- **What you will do**: Restate the data word for word. Leave the pictures out.

§

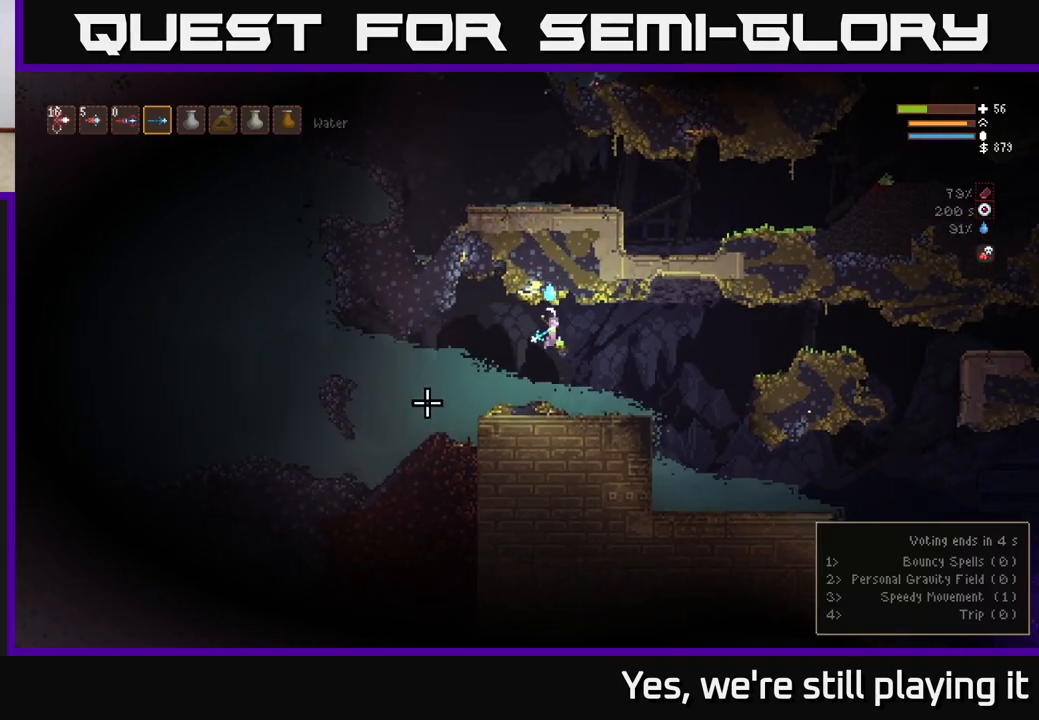
{"dt_ms": 500, "buttons": [], "left_stick": "center", "right_stick": "left", "events": [[67, "right_stick", "left"]]}
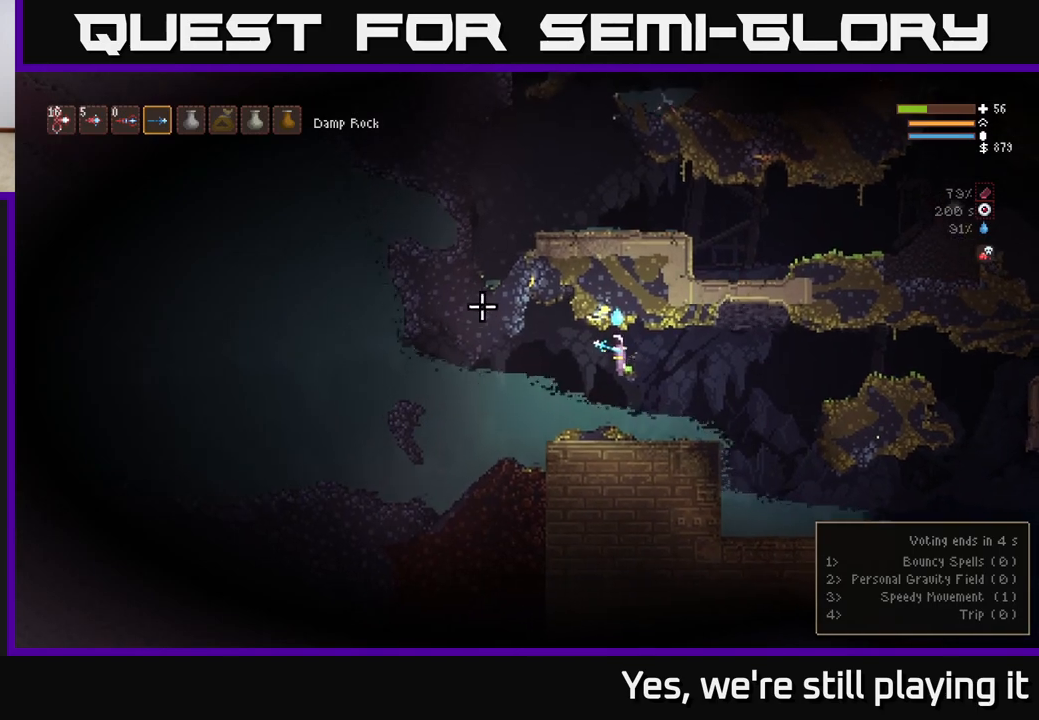
{"dt_ms": 500, "buttons": [], "left_stick": "center", "right_stick": "left", "events": []}
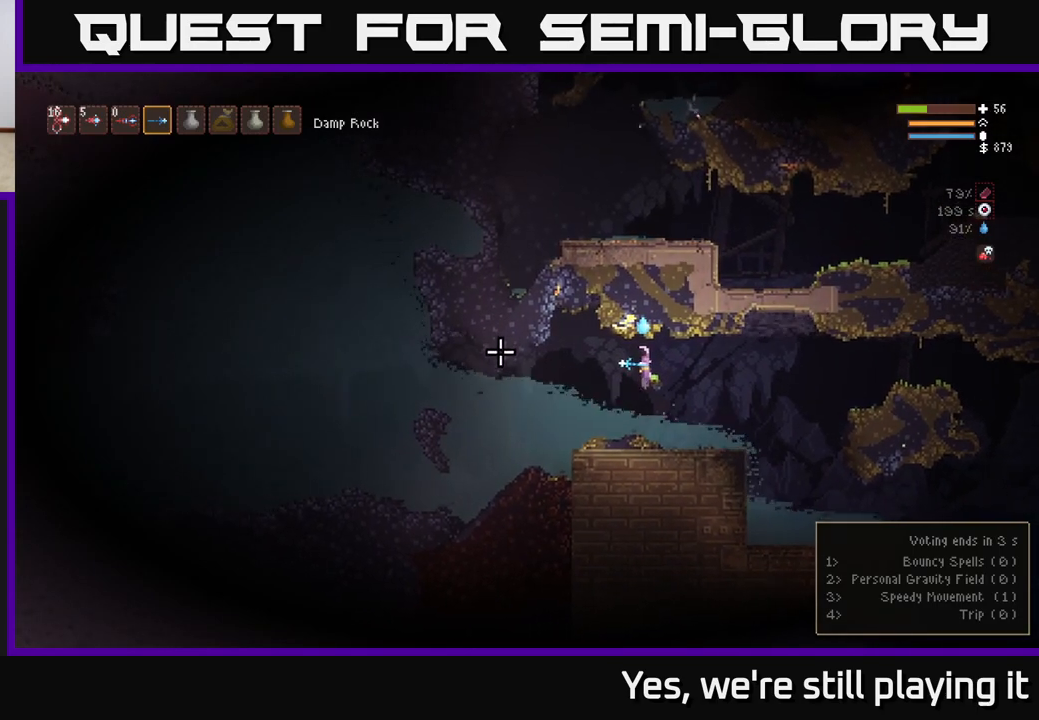
{"dt_ms": 500, "buttons": [], "left_stick": "center", "right_stick": "left", "events": []}
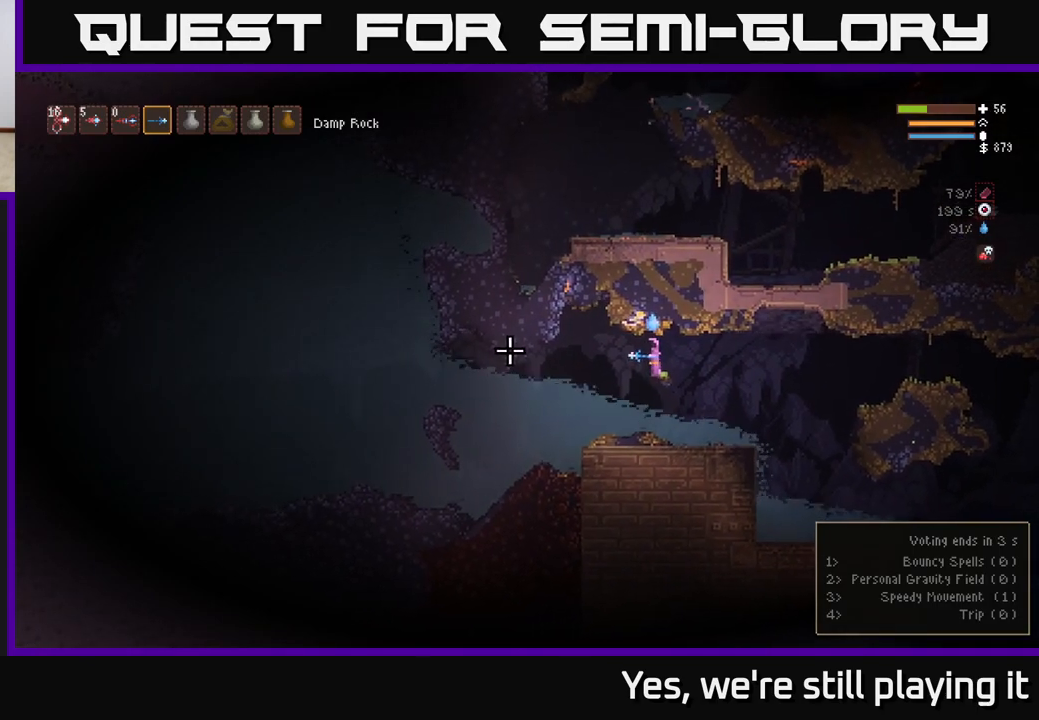
{"dt_ms": 500, "buttons": [], "left_stick": "center", "right_stick": "left", "events": []}
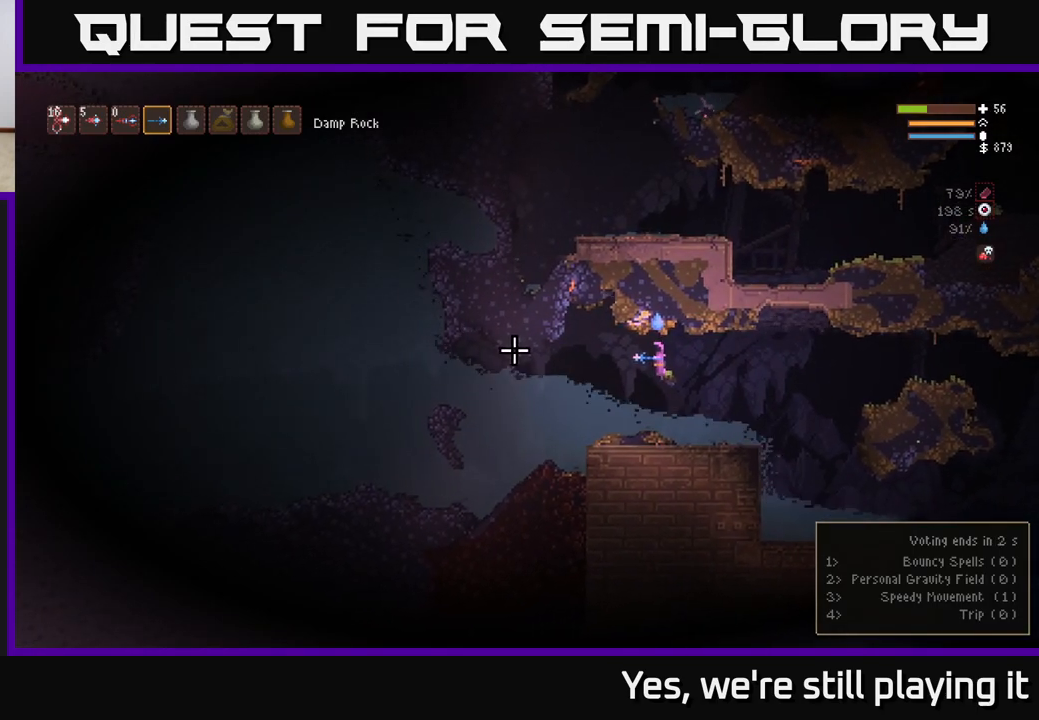
{"dt_ms": 500, "buttons": [], "left_stick": "center", "right_stick": "left", "events": []}
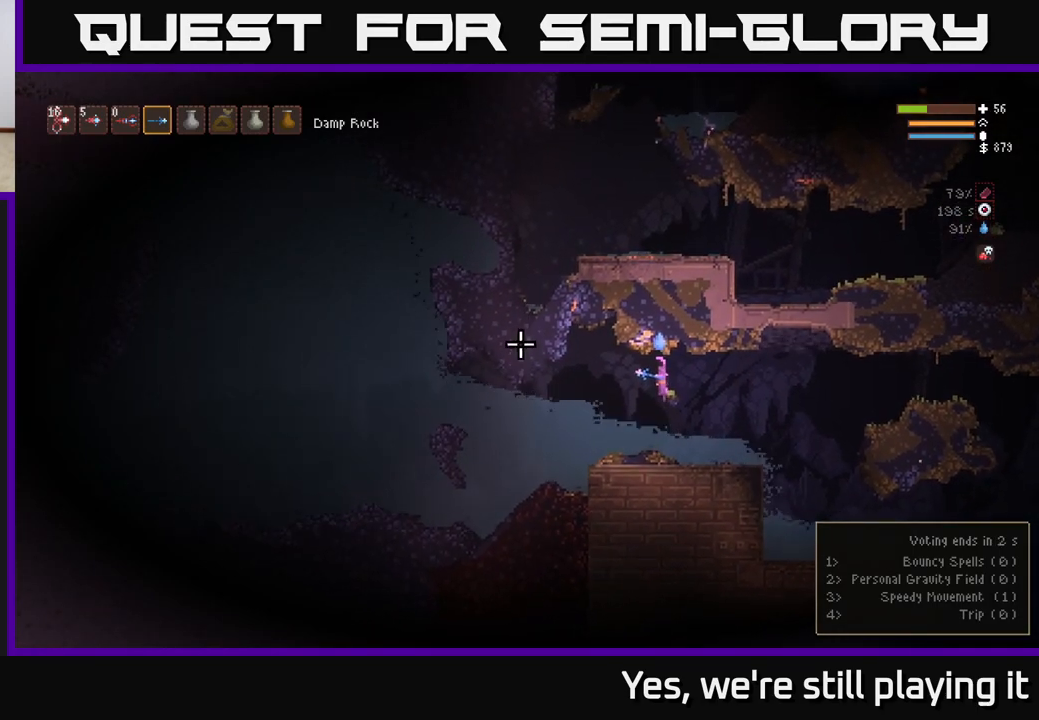
{"dt_ms": 500, "buttons": [], "left_stick": "center", "right_stick": "left", "events": []}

§

- **Output of the exercise**:
{"dt_ms": 500, "buttons": [], "left_stick": "center", "right_stick": "left", "events": [[67, "right_stick", "left"]]}
{"dt_ms": 500, "buttons": [], "left_stick": "center", "right_stick": "left", "events": []}
{"dt_ms": 500, "buttons": [], "left_stick": "center", "right_stick": "left", "events": []}
{"dt_ms": 500, "buttons": [], "left_stick": "center", "right_stick": "left", "events": []}
{"dt_ms": 500, "buttons": [], "left_stick": "center", "right_stick": "left", "events": []}
{"dt_ms": 500, "buttons": [], "left_stick": "center", "right_stick": "left", "events": []}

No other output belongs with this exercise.